Dharma Files | How India and Bharat are not just two names for the nation, they represent two competing visions

It is not, it seems, so much a case of ‘India that is Bharat’ any more. It is rather becoming a case of India or Bharat

Pilgrims perform rituals as they pray at the beach during the Hindu religious festival of Gangasagar Mela on Sagar Island. AFP

William Shakespeare’s line — What’s in a name? A rose will smell as sweet by any other name — begs the question. What if flowers did not smell as sweet in the perfumed garden if their names were changed?

Take the case of the word religion. Why insist on calling Hinduism as Dharma, why not just call it ‘religion’? After all, its doctrines and practices will remain the same in either case. But will they? The meanings of words may overlap without coinciding, and long shadows, rather than light, may creep in through the cracks.

Let us examine some of the consequences which flowed from describing Hinduism as a religion. The word ‘religion’ presupposes a religion that possesses a definable set of beliefs and practices, as is the case with the religions of the West. When it was found that Hinduism did not fit this criterion, it came to be defined as indefinable, leading Wilfred Cantwell Smith to make the startling statement that there are Hindus but there is no Hinduism — in this Western sense. But it did not end there.

In this quest to cast Hinduism in the mould of religion, in order for it to be reduced to a definite set of beliefs and practices, it had to be separated out from Buddhism, Jainism, Sikhism, and the tribal religions. In so doing, it separated those traditions, which earlier may not have felt such a sense of separation. In a pluralist society, they were distinct rather than separate. This pluralism was now displaced by an appeal to secularism, as a way of coexistence, which is the method used by the West to handle differences among religions that are separate.

Because these ‘religions’ of the Indic tradition did not earlier possess a sense of separation, concepts of majority and minority did not enter the picture. But now, as Hinduism constituted the major chunk in this division into separate categories, it came to be considered the majority, thus reducing the others to minorities.

If the religious reality of India came to be perceived in terms of ‘religion’, its social reality came to be conceived in terms of ‘caste’. Just like religion, caste is also not an Indian word. So what happened when the social reality of India was cast as caste? This word covers two dimensions of Hindu social reality — Varna and Jati. Varna refers to the four classes of Brahmanas, Khatriyas, Vaishyas, and Shudras (with the former untouchables belonging to the last category.) Jatis consisted of endogamous, commensal, and craft-exclusive groups, which number literally thousands. They could also appear and disappear.

In the case of the Varnas, while the hierarchy was considered fixed, people moved from one occupational class to another when changes occurred. This phenomenon has not been adequately recognised.
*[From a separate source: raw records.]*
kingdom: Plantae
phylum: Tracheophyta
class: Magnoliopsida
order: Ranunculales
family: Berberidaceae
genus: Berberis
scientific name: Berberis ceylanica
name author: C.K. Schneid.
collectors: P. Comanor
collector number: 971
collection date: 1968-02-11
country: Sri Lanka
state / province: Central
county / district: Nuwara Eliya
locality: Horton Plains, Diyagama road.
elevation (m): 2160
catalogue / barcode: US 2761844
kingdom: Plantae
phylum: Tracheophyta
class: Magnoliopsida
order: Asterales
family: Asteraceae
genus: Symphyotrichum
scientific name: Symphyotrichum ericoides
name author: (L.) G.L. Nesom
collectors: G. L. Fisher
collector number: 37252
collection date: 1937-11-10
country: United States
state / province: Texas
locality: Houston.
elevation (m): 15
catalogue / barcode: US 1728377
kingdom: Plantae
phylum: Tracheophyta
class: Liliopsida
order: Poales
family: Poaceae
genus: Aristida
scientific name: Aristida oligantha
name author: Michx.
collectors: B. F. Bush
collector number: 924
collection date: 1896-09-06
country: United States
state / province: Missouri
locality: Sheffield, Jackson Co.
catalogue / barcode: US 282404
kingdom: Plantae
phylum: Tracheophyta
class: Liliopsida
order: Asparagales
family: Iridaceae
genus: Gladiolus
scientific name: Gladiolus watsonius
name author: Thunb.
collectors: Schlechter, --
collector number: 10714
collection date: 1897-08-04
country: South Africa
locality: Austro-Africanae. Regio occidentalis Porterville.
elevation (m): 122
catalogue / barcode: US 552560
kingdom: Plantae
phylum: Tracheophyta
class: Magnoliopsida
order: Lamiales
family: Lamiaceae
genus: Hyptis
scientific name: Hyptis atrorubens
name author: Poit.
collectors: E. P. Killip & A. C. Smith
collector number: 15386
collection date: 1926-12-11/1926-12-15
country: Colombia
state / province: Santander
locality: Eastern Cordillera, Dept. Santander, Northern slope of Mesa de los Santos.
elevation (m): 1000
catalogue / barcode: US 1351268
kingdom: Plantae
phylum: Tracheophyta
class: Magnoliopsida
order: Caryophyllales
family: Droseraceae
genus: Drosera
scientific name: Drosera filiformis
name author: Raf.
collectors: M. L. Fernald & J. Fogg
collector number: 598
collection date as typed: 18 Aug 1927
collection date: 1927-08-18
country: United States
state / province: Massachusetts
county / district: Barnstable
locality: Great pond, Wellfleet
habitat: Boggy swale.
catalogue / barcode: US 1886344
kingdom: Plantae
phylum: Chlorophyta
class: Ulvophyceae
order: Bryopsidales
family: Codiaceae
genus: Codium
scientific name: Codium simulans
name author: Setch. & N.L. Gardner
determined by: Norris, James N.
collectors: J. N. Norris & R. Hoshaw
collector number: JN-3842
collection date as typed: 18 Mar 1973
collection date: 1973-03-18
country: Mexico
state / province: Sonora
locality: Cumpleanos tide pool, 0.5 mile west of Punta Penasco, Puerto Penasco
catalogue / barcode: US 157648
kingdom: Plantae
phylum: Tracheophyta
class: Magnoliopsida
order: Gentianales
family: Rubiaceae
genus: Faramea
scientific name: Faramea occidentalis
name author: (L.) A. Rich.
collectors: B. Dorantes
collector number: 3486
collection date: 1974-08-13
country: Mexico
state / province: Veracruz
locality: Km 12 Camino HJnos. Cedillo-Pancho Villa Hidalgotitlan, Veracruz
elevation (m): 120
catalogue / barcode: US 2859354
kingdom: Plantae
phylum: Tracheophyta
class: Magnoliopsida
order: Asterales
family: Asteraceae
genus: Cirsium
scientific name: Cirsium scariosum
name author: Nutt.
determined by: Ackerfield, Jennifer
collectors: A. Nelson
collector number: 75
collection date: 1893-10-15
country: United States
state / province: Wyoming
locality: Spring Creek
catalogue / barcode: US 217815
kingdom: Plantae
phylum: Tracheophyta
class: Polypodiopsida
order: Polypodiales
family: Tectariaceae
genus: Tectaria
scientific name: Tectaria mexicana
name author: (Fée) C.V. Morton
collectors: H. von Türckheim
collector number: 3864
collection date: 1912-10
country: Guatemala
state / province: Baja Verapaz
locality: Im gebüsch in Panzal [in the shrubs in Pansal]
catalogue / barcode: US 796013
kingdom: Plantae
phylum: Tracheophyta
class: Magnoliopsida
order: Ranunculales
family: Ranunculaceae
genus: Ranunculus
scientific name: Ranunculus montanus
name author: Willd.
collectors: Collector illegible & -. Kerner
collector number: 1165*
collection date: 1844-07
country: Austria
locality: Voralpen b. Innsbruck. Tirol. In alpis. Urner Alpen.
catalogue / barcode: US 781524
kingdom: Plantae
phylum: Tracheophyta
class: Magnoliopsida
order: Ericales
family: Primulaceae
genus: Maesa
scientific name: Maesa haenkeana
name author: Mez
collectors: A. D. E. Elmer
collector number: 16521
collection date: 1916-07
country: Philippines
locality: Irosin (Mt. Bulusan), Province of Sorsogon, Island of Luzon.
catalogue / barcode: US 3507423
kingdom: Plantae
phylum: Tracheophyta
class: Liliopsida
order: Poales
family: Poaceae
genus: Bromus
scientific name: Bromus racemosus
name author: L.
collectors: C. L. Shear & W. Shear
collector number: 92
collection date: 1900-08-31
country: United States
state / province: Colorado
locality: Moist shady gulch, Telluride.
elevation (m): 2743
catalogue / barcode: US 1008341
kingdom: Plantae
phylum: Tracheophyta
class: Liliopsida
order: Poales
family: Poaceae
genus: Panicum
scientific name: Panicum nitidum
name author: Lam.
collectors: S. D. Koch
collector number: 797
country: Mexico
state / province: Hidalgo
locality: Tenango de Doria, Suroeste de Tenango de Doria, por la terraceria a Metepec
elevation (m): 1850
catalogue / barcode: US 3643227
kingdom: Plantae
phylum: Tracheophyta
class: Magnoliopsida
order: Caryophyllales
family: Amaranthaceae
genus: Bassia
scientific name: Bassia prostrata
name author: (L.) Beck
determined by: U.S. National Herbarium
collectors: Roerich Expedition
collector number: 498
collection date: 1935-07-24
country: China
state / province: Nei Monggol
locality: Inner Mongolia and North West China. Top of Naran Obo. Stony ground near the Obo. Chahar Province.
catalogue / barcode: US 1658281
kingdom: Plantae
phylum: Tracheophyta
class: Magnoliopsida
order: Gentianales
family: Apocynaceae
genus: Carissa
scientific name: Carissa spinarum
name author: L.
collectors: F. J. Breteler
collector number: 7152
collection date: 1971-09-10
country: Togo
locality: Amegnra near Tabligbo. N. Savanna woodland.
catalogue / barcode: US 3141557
In the case of Jatis, however, the people remained within the Jatis that they belonged to by birth. Mobility in this case took the form of Jatis changing their occupations. One important difference between the two also pertained to hierarchy. Hierarchy among the Varnas was a stable one; not so among the Jatis. Significantly, the Hindu tradition perceived itself as a tradition characterised by the institution of Varna and not Jati. It is Jati that corresponds most to the Western concept of caste, not Varna.

The British administration injected the concept of race into its understanding of both Varna and Jati. So ‘caste’ became associated with race in a way Varna and Jati had never been. The Indian who saw the implications of this most clearly was Dr BR Ambedkar who challenged the association of Varna and Jati with race vigorously and cogently.

Why he did so will go a lot towards explaining why this post it is being written. If caste is based on race, then the differences among them become biological and physical. Such attributes are not susceptible to being changed. So the differences become fixed like those between Blacks and Whites. If, however, the differences are not racial but cultural in nature, then they are susceptible to being changed.

Ambedkar looked forward to the day, as he told Parliament, when the untouchables will disappear when we will no longer hear of untouchables because they will become an indistinguishable part of the Hindu community, the way the Dasyus and the Dasas of the Rig Veda disappeared within the Arya community with the passage of time in ancient India.

One could not entertain such a vision if one believed in ‘caste’. But one could entertain this vision if one was dealing with Varnas and Jatis. It all hinges on the word one used to describe that reality.

This is why it is important to distinguish between the two ideas of India which are in contestation at this moment in India. One of them is sometimes referred to as the ‘idea of India’, and the other as the ‘idea of Bharat’. The idea of India consists of the web of concepts associated with religion, caste, and so on. The idea of Bharat comprises the concepts of Dharma, Varna, Jati, and so on.

So yes, there is a lot in a name. India and Bharat are not just two names for India, they represent two competing visions of the nation which goes by these two names. It is not, it seems, so much a case of ‘India that is Bharat’ anymore. It is rather becoming a case of India or Bharat.

The author, formerly of the IAS, is the Birks Professor of Comparative Religion at McGill University in Montreal Canada, where he has taught for over thirty years. He has also taught in Australia and the United States and at Nalanda University in India. He has published extensively in the fields of Indian religions and world religions. Views expressed are personal.